What is expected. Rewrite the passage of the C++ and GUI programming post starting at "is just bizarre." and ending at "arguments to functions.", with "templates" swapped out for "generics".

Page text.
- Opening Delimiter -
Re: C++ & gnome (was: Re: opening Gnome to multiple (windowing) systems)




Miguel,

The reason that C++ (or any OO language) is more suited to GUI programming
is that the natural expression of widget hierarchy is by an OO inheritance
model.  That is not to say that KDE uses C++, it is a superset becuase the
"signal-slot" mechanism requires extra keywords.  I understand the need
to avoid C++ (name mangling, longer compile times, shifting language
specification et) for widget set implementation but to call C++ "arcane"
is just bizarre.   C++ has nothing  that SmallTalk, Simula and other
languages have.  In addition C++ has some real neat stuff (that *CAN'T* be
done in  C like templates).  C code has to kludge inheritance whereas C++
supports it (and hides the 'this').  Polymorphism allows programmers to
avoid the C monster switch statements.  Exceptions and RTTI are also
invaluable tools.  Things like the Std C++ library are great - the STL is
fantastic - C just has nothing to answer with.  Another great thing about
C++ is encapsulation which avoids passing critical data pointers as
arguments to functions.

Don't get mw wrong - Perl, Java, Bash, C and C++ are the arrows in  my
quiver and it only with some hesitation that I reach for the C++ arrow
(enough with metaphor!)  But when the code is multi module,
distributed, has clear patterns then its a no-brainer.

As to your question by VB and Delphi are much used (both OO languages ,
well VB isn't really - no inheritance) is that they are environments not
just languages.  Its that simple.  VB is a much touted product of the MS
machine and so on.  Delphi is a fine product and deserves more attention
than it gets.  Although I don't really fancy pascal - those 'begin's and
'end's drive me batty.
- Closing Delimiter -
Stored data.
- Opening Delimiter -
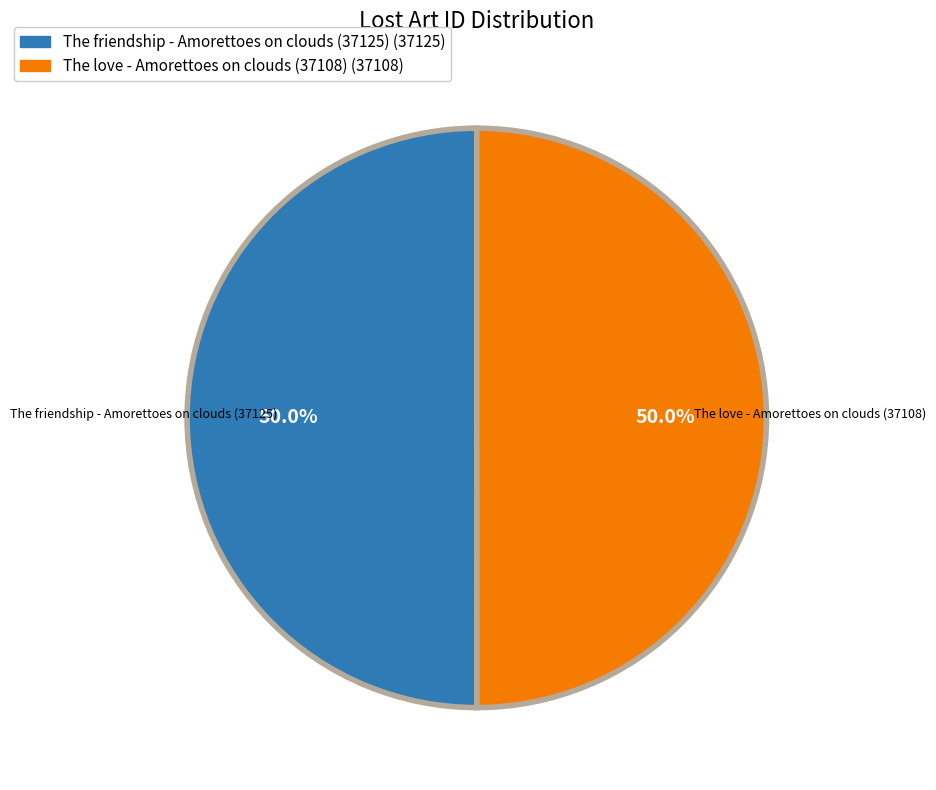

How many segments does this pie chart have?

2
- Closing Delimiter -
Answer.
is just bizarre.   C++ has nothing  that SmallTalk, Simula and other
languages have.  In addition C++ has some real neat stuff (that *CAN'T* be
done in  C like generics).  C code has to kludge inheritance whereas C++
supports it (and hides the 'this').  Polymorphism allows programmers to
avoid the C monster switch statements.  Exceptions and RTTI are also
invaluable tools.  Things like the Std C++ library are great - the STL is
fantastic - C just has nothing to answer with.  Another great thing about
C++ is encapsulation which avoids passing critical data pointers as
arguments to functions.